Brief ▸ In the data below, find the line that contains "Ortsgruppenmitglieder" and the line that contains "Christian F. Anrig". Copy both, plus every line between them, exactly.

Data section ▸

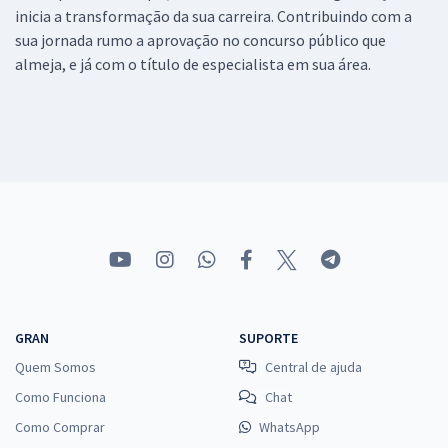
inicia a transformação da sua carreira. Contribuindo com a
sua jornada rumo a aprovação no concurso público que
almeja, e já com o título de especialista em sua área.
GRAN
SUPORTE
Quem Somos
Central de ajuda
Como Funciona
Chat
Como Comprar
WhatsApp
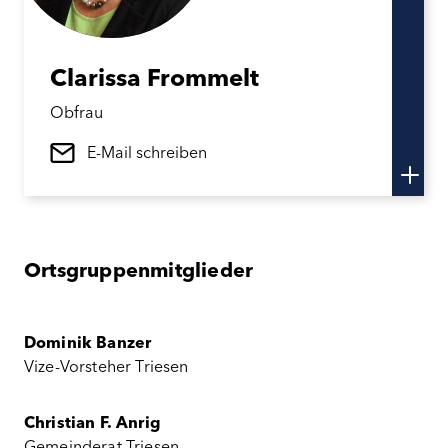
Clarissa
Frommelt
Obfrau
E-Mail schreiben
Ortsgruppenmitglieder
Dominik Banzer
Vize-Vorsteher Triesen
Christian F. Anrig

* * *

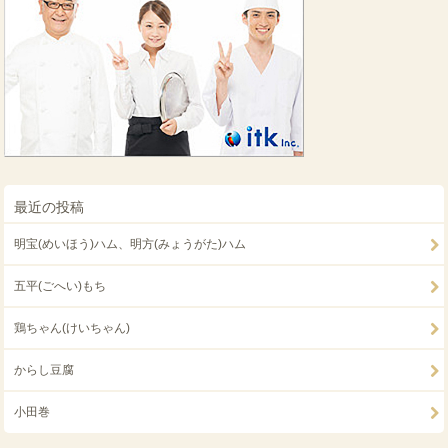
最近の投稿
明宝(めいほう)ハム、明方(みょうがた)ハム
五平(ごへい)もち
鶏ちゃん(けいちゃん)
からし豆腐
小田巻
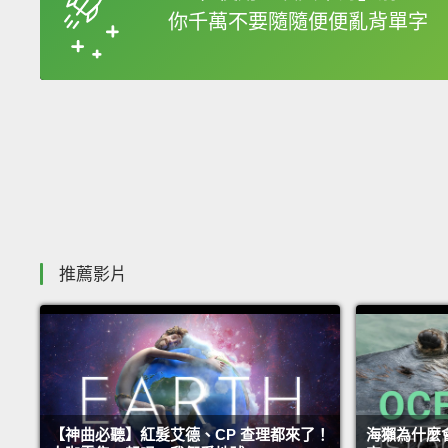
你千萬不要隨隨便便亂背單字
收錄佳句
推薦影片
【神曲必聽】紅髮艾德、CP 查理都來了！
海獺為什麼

---

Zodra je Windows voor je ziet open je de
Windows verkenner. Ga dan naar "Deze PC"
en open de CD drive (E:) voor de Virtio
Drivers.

Task output ▸
Ortsgruppenmitglieder
Dominik Banzer
Vize-Vorsteher Triesen
Christian F. Anrig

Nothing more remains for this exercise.